LE VIEILLARD. Vous le niez ?
MÉNECHME. Oui, par Hercule, je le nie.
LA FEMME. Ah ! c’est trop d’effronterie, à moins que vous n’ayez déménagé cette nuit.
LE VIEILLARD. Éloigne-toi un peu par là, ma fille. (À Ménechme.) Que dites-vous ? vous avez donc déménagé ?
MÉNECHME. Pour aller où ? et à quel propos, je vous prie ?
LE VIEILLARD. Par ma foi, c’est ce que j’ignore.
LA FEMME. Eh ! il se joue de nous.
LE VIEILLARD, à sa fille. Veux-tu bien te taire ? (À Ménechme.) Allons, Ménechme, c’est assez plaisanter, parlons sérieusement.
MÉNECHME. Qu’ai-je à démêler avec vous ? Qui êtes-vous ? D’où sortez-vous: Que vous ai-je fait à vous, ou à cette créature qui ne sait comment m’importuner ?
LA FEMME, à son père. Voyez-vous comme ses yeux deviennent verts, comme ses tempes et son front prennent une teinte livide, comme son regard étincelle ! tenez.
MÉNECHME, à part.

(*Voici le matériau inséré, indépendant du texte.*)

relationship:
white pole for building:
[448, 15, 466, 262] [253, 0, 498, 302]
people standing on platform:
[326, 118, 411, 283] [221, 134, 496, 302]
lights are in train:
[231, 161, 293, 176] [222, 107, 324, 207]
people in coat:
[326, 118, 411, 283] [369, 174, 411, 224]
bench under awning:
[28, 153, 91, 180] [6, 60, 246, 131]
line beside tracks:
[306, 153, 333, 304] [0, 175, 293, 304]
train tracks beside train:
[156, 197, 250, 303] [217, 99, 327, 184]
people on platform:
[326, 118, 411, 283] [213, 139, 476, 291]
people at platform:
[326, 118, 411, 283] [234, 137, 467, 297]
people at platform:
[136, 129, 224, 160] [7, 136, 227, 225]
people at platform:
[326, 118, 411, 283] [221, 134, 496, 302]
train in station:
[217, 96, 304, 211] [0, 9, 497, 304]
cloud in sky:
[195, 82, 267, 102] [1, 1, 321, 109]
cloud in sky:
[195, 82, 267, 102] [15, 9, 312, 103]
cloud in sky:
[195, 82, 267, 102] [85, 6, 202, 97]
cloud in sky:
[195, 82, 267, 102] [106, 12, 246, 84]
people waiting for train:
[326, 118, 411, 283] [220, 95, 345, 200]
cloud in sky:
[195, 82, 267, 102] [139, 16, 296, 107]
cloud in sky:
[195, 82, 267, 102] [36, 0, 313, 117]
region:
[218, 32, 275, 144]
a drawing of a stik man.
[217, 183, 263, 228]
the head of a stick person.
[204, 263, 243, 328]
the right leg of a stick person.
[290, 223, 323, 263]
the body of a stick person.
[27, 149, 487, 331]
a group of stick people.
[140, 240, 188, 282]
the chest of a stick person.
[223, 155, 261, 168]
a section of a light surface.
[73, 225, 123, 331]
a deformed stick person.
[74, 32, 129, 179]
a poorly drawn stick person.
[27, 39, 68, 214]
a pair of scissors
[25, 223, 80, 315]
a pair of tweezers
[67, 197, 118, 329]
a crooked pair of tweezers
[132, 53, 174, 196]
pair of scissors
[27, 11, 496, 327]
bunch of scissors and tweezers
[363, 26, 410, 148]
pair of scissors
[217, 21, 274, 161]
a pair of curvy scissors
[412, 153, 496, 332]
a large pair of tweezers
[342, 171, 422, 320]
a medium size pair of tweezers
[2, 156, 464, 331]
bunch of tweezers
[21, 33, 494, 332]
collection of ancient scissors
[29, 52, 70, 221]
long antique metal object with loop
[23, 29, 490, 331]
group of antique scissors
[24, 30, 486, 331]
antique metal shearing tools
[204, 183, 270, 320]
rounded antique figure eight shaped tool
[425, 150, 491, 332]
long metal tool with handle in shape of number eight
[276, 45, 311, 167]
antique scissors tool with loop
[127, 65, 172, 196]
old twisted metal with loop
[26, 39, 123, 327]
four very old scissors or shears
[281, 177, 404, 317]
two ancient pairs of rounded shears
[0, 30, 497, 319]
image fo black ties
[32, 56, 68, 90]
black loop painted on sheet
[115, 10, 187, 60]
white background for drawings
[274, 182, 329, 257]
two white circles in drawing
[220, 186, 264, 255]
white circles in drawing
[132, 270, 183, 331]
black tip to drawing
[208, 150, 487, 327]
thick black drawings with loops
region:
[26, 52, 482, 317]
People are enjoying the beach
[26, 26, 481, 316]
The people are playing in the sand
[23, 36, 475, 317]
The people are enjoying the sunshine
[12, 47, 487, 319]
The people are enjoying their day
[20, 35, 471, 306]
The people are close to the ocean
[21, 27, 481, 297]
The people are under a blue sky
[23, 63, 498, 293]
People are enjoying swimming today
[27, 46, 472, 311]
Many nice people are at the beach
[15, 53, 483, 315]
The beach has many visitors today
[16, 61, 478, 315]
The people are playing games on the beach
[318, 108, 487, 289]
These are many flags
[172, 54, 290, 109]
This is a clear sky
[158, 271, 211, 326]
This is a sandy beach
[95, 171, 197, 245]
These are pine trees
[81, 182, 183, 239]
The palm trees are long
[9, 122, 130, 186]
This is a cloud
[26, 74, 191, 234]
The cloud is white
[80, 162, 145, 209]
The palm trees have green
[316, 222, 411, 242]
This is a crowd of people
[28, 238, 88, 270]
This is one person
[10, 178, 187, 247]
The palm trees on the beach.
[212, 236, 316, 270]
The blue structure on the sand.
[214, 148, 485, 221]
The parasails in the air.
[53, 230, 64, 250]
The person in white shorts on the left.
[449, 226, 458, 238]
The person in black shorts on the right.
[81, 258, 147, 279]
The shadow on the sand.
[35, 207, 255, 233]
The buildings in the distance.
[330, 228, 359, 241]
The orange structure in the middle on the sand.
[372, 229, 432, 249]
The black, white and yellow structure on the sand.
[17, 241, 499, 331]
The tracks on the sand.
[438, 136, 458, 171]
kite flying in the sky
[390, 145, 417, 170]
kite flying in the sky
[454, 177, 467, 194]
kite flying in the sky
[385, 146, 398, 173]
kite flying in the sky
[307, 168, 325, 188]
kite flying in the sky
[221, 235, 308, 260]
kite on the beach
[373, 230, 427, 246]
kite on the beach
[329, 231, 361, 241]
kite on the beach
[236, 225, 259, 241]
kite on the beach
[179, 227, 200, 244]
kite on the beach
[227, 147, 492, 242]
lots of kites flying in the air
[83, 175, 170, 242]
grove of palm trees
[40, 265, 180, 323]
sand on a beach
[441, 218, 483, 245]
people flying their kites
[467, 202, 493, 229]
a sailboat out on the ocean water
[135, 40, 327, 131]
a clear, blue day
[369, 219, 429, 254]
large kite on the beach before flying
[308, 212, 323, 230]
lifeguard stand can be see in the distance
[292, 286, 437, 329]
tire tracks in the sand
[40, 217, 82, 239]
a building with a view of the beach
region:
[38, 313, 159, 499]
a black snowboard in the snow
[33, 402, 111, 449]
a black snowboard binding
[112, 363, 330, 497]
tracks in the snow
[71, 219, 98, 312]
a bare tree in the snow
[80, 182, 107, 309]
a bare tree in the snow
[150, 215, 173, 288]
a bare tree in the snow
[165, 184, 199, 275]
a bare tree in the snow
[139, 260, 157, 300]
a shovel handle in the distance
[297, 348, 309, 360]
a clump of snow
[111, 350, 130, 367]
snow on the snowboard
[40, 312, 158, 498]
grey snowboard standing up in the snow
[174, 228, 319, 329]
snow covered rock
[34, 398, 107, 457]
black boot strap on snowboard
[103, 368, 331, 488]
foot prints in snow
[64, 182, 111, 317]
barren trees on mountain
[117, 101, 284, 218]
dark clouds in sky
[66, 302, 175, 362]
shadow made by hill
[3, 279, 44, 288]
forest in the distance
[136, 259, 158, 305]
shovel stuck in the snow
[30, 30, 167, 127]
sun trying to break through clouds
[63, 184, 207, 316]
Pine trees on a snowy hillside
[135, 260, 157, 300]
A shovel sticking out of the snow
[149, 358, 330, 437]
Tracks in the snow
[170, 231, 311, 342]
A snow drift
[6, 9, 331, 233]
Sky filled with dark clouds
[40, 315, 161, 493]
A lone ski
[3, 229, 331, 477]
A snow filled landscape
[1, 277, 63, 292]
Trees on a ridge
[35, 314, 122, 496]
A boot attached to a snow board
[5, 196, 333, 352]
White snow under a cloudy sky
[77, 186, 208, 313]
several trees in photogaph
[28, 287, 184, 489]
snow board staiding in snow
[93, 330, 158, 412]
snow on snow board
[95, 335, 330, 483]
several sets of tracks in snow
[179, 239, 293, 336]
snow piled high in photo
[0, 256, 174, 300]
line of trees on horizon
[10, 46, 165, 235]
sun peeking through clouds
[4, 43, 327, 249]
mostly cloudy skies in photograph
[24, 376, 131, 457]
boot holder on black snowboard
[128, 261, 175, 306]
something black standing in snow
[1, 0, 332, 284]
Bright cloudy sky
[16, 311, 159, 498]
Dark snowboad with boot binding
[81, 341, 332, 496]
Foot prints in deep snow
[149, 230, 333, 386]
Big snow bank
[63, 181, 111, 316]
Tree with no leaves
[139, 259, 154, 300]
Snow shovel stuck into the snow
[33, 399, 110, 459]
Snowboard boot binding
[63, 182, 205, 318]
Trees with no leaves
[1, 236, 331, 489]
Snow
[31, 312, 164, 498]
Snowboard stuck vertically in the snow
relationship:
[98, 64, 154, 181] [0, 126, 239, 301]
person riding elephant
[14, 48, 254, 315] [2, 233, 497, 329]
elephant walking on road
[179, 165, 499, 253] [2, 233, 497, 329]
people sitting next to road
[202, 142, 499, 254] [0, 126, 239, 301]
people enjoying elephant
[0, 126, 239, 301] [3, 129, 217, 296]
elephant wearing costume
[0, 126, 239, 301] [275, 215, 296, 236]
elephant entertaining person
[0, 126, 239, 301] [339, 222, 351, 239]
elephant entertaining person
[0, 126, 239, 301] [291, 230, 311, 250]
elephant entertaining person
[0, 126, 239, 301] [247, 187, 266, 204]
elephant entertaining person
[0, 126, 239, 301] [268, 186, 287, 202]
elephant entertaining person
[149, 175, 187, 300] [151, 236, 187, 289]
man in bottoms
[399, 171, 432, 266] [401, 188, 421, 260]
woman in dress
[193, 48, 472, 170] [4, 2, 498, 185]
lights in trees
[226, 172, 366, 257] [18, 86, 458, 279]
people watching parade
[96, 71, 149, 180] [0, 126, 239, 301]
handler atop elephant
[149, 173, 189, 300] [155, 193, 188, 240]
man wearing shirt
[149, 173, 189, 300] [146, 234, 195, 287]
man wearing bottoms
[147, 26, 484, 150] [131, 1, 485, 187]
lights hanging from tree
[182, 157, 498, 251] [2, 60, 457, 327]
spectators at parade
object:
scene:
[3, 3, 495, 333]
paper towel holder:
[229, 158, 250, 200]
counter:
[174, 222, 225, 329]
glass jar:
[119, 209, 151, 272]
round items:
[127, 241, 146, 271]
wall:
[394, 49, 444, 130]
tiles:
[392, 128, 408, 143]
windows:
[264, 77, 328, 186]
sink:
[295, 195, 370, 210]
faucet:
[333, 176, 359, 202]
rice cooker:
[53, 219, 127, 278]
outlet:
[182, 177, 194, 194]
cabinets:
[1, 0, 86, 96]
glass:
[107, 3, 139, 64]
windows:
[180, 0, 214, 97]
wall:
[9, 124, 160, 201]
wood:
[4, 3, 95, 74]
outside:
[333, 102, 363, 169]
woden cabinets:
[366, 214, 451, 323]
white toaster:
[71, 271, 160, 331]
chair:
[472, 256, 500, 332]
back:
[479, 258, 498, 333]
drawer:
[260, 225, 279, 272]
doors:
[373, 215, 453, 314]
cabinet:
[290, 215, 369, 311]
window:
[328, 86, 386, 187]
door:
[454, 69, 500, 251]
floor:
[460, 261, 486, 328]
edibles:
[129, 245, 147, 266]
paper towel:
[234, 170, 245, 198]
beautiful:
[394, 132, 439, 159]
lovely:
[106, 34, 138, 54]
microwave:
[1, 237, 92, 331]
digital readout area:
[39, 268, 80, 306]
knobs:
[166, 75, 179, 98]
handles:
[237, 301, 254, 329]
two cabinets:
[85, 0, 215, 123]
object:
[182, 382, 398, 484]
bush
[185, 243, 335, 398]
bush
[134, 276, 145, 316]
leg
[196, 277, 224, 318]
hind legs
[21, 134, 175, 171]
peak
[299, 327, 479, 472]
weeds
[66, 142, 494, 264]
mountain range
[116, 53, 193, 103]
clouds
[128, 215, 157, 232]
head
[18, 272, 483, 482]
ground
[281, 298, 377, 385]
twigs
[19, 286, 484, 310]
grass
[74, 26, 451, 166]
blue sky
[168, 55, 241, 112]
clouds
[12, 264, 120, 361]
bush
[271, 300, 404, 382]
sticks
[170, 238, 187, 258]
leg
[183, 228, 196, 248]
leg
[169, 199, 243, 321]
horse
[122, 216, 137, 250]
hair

Je ne vois rien de mieux, puisqu’ils me disent fou, que de feindre de l’être ; la peur les éloignera.
LA FEMME. Comme il bâille et se détire ! Que ferai-je à présent, mon père ?
LE VIEILLARD. Viens par ici, ma fille, le plus loin de lui que tu peux.
MÉNECHME. Évoé ! Bacchus ! Bacchus ! pourquoi m’inviter à chasser dans les bois ? je t’entends, mais je ne puis m’éloigner de ces lieux, tant cette chienne qui est à ma gauche fait bonne garde. Et de l’autre côté ce méchant bouc, qui plus d’une fois dans sa vie par son faux témoignage a perdu un citoyen innocent.
LE VIEILLARD. La peste t’étrangle !
MÉNECHME. Oh ! voici qu’Apollon, par un oracle, m’ordonne de lui brûler les yeux avec des torches ardentes.
LA FEMME. C’est fait de moi, mon père ! il menace de me brûler les yeux. Ah ! malheureuse !
MÉNECHME, à part. Ils disent que je suis fou, et ce sont bien eux qui ont perdu le sens.
LE VIEILLARD. Hé, ma fille !
LA FEMME. Qu’est-ce ? que faire ?
LE VIEILLARD. Si j’appelais les esclaves ? C’est cela, je vais les chercher, pour qu’ils l’emportent et le lient à la maison avant qu’il fasse plus de vacarme.